(Dataset)
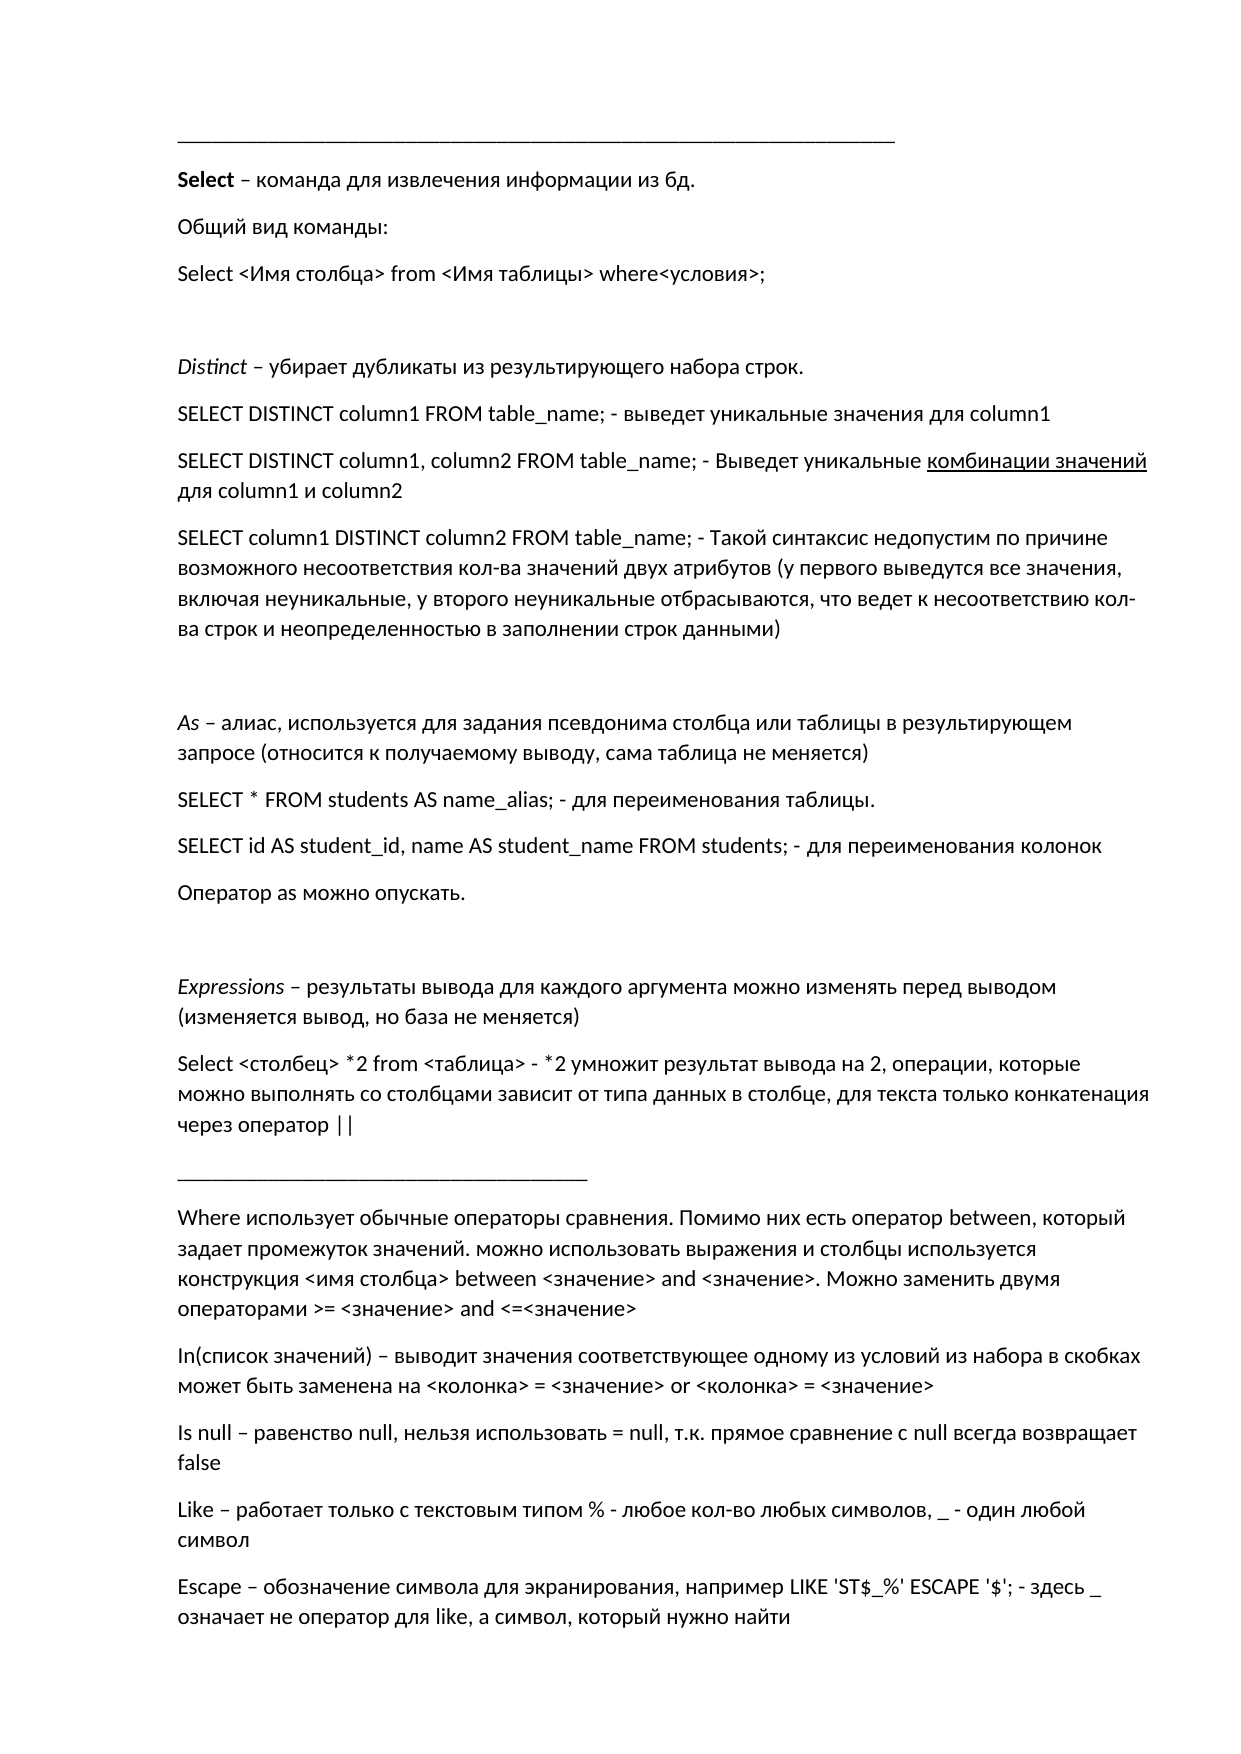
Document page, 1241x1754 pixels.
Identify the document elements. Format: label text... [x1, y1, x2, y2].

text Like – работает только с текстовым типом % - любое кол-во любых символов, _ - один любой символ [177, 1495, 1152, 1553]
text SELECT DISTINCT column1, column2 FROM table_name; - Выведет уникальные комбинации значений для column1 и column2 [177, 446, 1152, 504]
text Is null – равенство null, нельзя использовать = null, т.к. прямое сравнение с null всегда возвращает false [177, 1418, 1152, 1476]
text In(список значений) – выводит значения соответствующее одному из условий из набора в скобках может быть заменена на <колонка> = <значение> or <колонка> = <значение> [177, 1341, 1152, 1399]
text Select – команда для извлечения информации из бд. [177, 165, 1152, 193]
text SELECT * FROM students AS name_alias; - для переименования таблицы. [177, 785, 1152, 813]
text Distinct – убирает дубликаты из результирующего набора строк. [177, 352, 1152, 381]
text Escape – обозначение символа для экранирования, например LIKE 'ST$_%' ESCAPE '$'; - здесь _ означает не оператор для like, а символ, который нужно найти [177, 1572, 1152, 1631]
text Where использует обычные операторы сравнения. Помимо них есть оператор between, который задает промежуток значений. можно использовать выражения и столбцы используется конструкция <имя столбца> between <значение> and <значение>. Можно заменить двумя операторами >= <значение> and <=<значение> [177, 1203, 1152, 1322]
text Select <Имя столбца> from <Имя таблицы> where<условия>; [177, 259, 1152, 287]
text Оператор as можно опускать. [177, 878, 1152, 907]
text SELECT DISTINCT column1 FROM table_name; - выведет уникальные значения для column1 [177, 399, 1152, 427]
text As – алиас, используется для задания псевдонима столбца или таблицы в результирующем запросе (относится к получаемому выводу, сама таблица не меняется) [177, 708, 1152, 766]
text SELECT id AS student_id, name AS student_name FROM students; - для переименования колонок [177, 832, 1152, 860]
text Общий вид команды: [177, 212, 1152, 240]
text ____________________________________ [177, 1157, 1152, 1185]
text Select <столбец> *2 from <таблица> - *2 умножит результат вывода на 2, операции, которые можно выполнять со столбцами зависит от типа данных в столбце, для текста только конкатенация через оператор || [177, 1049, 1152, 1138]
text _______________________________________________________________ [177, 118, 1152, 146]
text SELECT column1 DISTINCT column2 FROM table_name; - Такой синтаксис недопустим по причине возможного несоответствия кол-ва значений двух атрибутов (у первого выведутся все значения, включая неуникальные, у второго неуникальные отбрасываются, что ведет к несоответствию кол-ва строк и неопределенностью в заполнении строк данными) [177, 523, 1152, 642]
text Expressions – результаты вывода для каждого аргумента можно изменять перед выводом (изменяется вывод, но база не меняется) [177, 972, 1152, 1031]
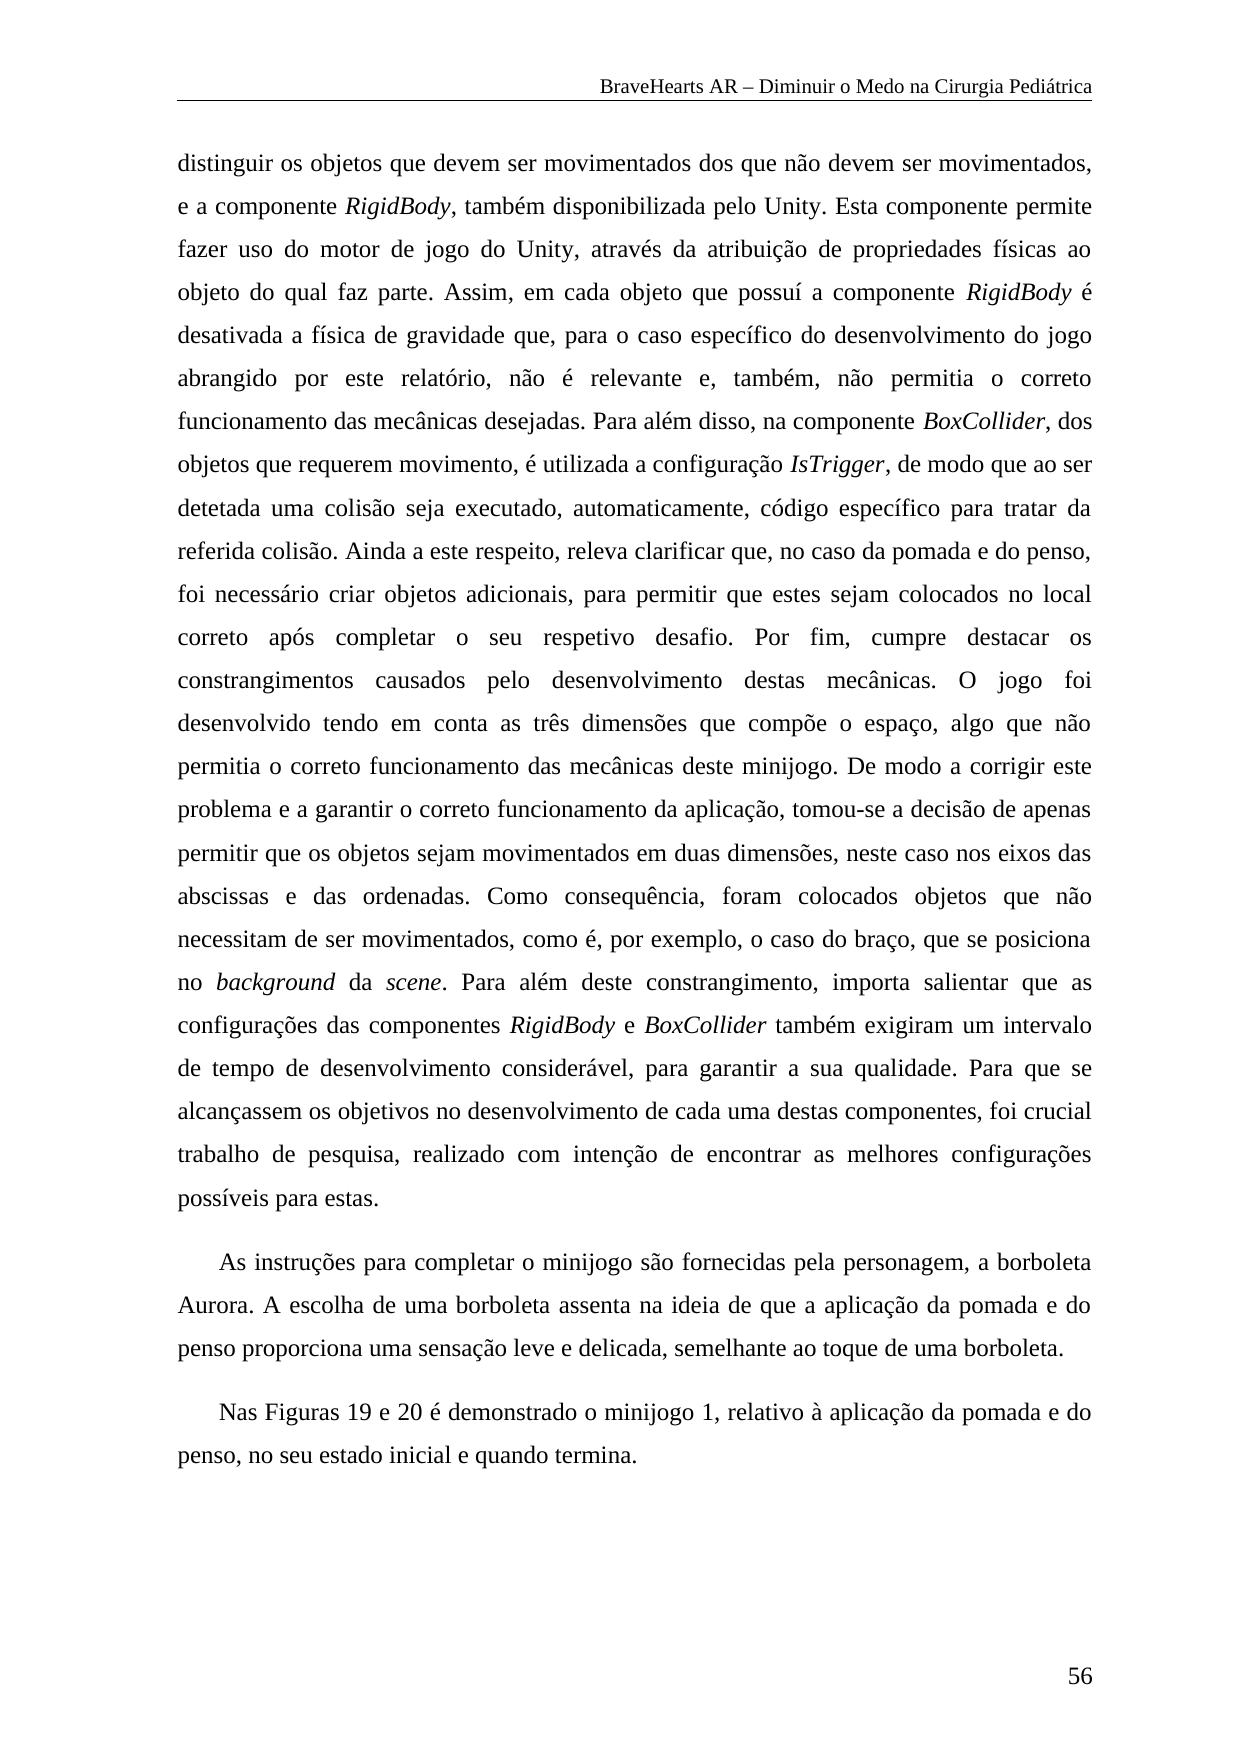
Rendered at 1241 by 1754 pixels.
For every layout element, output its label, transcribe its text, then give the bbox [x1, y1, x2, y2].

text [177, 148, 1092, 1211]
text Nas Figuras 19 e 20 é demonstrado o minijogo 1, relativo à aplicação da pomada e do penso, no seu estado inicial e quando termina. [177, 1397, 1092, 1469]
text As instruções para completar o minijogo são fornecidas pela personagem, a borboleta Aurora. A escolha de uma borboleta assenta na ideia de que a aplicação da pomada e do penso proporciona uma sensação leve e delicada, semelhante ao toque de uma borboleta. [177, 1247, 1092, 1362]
(End Dataset)
### To do
Each of the lines from the one that contains "For every layout" through the last line of the data needs to be repeated exactly, with no others.

### Task result
For every layout element, output its label, transcribe its text, then give the bbox [x1, y1, x2, y2].

text [177, 148, 1092, 1211]
text Nas Figuras 19 e 20 é demonstrado o minijogo 1, relativo à aplicação da pomada e do penso, no seu estado inicial e quando termina. [177, 1397, 1092, 1469]
text As instruções para completar o minijogo são fornecidas pela personagem, a borboleta Aurora. A escolha de uma borboleta assenta na ideia de que a aplicação da pomada e do penso proporciona uma sensação leve e delicada, semelhante ao toque de uma borboleta. [177, 1247, 1092, 1362]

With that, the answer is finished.